The adaptive interruption model is meant to be used with any spoken language. It might perform better with English in some cases, but in most cases it works with any language.

Diagram of adaptive interruption handling model architecture.

How to use

Adaptive interruption handling is available in LiveKit Cloud and is enabled by default if the following conditions are met:

Agent is deployed to LiveKit Cloud or running in dev mode.
VAD is enabled.
LLM is not a realtime model.
STT model supports aligned transcripts.

Otherwise, the default behavior is to rely on VAD for interruption detection.

Availability and usage limitations

Adaptive interruption handling is available for unlimited usage to agents deployed to LiveKit Cloud. It's also available for local development with usage limitations.

You can also explicitly set the interruption mode to "adaptive" in the turn handling options:

session = AgentSession(
    # ... stt, llm, tts, vad
    turn_handling=TurnHandlingOptions(
        turn_detection=MultilingualModel(),
        interruption={
            "mode": "adaptive",
        },
    ),
)

const session = new voice.AgentSession({
  // ... stt, llm, tts, vad
  turnHandling: {
    turnDetection: new livekit.turnDetector.MultilingualModel(),
    interruption: {
      mode: 'adaptive',
    },
  },
});

Audio samples

Compare the following audio samples to see how the agent responds to interruptions and non-interruptions with and without adaptive interruption handling.

Using adaptive interruption handling

The following samples have adaptive interruption handling enabled and demonstrate how the agent ignores the speaker's brief acknowledgments signaling attention, but responds to genuine interruptions (barge-ins).

Backchannel (non-interruption)

Genuine interruption (barge-in)

Without adaptive interruption handling

This sample uses VAD-only detection. Without adaptive interruption handling, the agent is interrupted by the speaker's brief acknowledgment of the agent's response.

VAD-only detection

Performance

The adaptive interruption model analyzes streaming audio chunks during overlapping speech to determine whether a detected speech segment is a true interruption.

The model runs on LiveKit Cloud's global inference infrastructure and adds minimal latency to the interruption pipeline. When agents are deployed to LiveKit Cloud, they run in the same data centers as the inference service, further reducing end-to-end latency.

Quota and limits

Adaptive interruption handling is included at no extra cost for all agents deployed to LiveKit Cloud.
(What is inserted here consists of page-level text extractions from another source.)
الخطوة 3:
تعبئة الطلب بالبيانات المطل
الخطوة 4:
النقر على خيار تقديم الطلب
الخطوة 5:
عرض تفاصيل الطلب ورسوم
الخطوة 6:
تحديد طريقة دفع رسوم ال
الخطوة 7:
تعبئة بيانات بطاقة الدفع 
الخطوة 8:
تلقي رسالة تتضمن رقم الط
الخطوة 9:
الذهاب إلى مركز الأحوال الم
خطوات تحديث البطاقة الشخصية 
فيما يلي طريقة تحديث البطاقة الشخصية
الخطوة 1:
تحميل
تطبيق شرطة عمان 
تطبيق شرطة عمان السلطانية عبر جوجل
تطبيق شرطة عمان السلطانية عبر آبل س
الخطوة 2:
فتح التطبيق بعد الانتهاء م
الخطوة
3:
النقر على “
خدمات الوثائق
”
For self-hosted agents, we include 40,000 inference requests per month across all plans - enough to experiment and develop locally without restrictions.

Aligned transcripts support

An aligned transcript includes timing information that allows you to synchronize the transcript with the audio. Each word or chunk of speech is assigned a start and end timestamp. Support for aligned transcripts is required for adaptive interruption handling. All STT models provided by LiveKit Inference support aligned transcripts.
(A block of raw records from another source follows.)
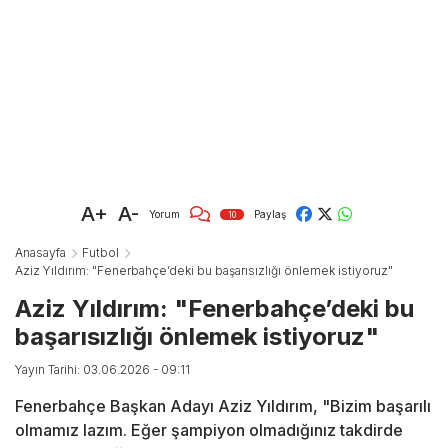
A+
A-
Yorum
Paylaş
10
Anasayfa
Futbol
Aziz Yıldırım: "Fenerbahçe’deki bu başarısızlığı önlemek istiyoruz"
Aziz Yıldırım: "Fenerbahçe’deki bu
başarısızlığı önlemek istiyoruz"
Yayın Tarihi: 03.06.2026 - 09:11
Fenerbahçe Başkan Adayı Aziz Yıldırım, "Bizim başarılı
olmamız lazım. Eğer şampiyon olmadığınız takdirde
For plugins, you can determine if the model supports aligned transcripts by checking the capabilities.aligned_transcript property:

if stt.capabilities.aligned_transcript:
    print("This STT model supports aligned transcripts.")

if (stt.capabilities.alignedTranscript) {
    console.log("This STT model supports aligned transcripts.");
}

Metrics and usage

When adaptive interruption handling is enabled, an agent session collects interruption metrics for each barge-in detection, including per-event latency, and the number of requests and interruptions. You can listen to the metrics_collected event to get notified when new InterruptionMetrics are available.

Interruption model usage, including total requests per provider and model, is collected in ModelUsageCollector, available in session.usage.

To learn more, see Metrics and usage.

Turn off adaptive interruption handling

To use VAD-only interruption detection instead of adaptive handling, set the interruption mode to "vad" in the turn handling options:

turn_handling = {
    "interruption": {
        "mode": "vad",
    },
}

const turnHandling = {
  interruption: {
    mode: 'vad',
  },
};

To disable interruption handling entirely, set enabled to false in the interruption options. This means the agent cannot be interrupted by user speech.